Quality and rights focused service delivery
The health sector must adopt a quality and rights focused approach in service delivery, especially with regards to ART. There is need for a complete overhaul of the “one-size fits all” approach when delivering ART to the people.
Therefore, Government can consider segmenting different sub-groups and strive to cater for their specific and sensitive sexual and reproductive health needs, for example, students and many other sub-groups that may need specialised focus in service delivery.
Capacity building on youth friendly service delivery
The time for our nurses to be given names like “horrible nurses” is over. Nurses in public hospitals are notoriously known for the wrong reasons; ill-treatment of patients, shouting at clients, laziness and mean statements.
Of course, this could be a product of different factors, but the nurses need capacity building, especially on patient-friendly service provision. If the nurses, especially those in colleges are not trained in ART initiation, then colleges and Government must ensure that the nurses are equipped with these critical skills.

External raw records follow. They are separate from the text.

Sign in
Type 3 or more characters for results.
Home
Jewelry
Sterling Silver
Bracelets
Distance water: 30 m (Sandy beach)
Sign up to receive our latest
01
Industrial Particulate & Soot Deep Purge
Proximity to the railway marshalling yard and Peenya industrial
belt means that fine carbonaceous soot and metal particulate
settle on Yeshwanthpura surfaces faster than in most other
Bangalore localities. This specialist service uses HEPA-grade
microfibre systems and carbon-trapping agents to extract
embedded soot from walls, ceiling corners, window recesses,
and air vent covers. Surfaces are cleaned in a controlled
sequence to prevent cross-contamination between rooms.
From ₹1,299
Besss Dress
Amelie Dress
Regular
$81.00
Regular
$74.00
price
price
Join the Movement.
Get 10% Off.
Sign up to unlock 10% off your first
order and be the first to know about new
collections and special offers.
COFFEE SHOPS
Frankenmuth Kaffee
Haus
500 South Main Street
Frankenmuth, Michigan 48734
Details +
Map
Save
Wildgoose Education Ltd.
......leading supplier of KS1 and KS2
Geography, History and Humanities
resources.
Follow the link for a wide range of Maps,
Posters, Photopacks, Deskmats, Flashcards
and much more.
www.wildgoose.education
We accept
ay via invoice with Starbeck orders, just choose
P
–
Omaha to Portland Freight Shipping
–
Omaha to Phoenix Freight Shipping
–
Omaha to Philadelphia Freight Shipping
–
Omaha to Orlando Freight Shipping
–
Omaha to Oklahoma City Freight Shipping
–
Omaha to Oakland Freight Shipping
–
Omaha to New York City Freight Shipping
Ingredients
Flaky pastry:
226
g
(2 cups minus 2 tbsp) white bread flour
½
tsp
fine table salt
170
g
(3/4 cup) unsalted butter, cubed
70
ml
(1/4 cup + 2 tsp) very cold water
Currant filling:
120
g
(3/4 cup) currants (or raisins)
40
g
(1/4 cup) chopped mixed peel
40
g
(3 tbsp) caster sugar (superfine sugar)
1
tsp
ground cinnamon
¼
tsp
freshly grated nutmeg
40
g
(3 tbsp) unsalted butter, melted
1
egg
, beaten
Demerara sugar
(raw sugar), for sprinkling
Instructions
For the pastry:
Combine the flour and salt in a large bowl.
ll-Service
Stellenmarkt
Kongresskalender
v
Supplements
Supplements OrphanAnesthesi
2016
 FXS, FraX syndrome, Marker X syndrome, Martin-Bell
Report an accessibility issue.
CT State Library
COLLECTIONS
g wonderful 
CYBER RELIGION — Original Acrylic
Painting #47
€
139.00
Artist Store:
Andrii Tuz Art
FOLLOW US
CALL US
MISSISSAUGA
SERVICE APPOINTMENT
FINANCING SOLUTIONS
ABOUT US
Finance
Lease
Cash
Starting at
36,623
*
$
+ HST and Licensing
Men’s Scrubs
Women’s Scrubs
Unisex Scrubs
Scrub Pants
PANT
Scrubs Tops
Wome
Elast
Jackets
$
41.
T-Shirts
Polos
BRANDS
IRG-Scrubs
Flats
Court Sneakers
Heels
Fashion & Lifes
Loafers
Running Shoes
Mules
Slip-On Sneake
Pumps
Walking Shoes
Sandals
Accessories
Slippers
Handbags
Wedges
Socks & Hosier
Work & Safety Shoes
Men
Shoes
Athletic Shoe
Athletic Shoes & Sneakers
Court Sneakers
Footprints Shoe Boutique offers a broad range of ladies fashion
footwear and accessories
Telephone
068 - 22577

Digitalisation of the health system
In recognition of the critical role played by ICTs in development, Zimbabwe has done the right thing by having a stand-alone ministry focusing on that noble cause.
It is, however, surprising that the health sector is stuck in the 1920s, much to the disadvantage and inconvenience of patients. The absence of a systems approach and a digitalised way of data capturing has led the sector to rely on transfer letters as support documents for those who wish to change their collection sites.
In the process, some are being recorded as defaulters when in actual fact they are failing to access their medication due to barriers associated with the primitive systems. It is high time all Government ministries and parastatals move with time and make computers a basic tool of work in their operations.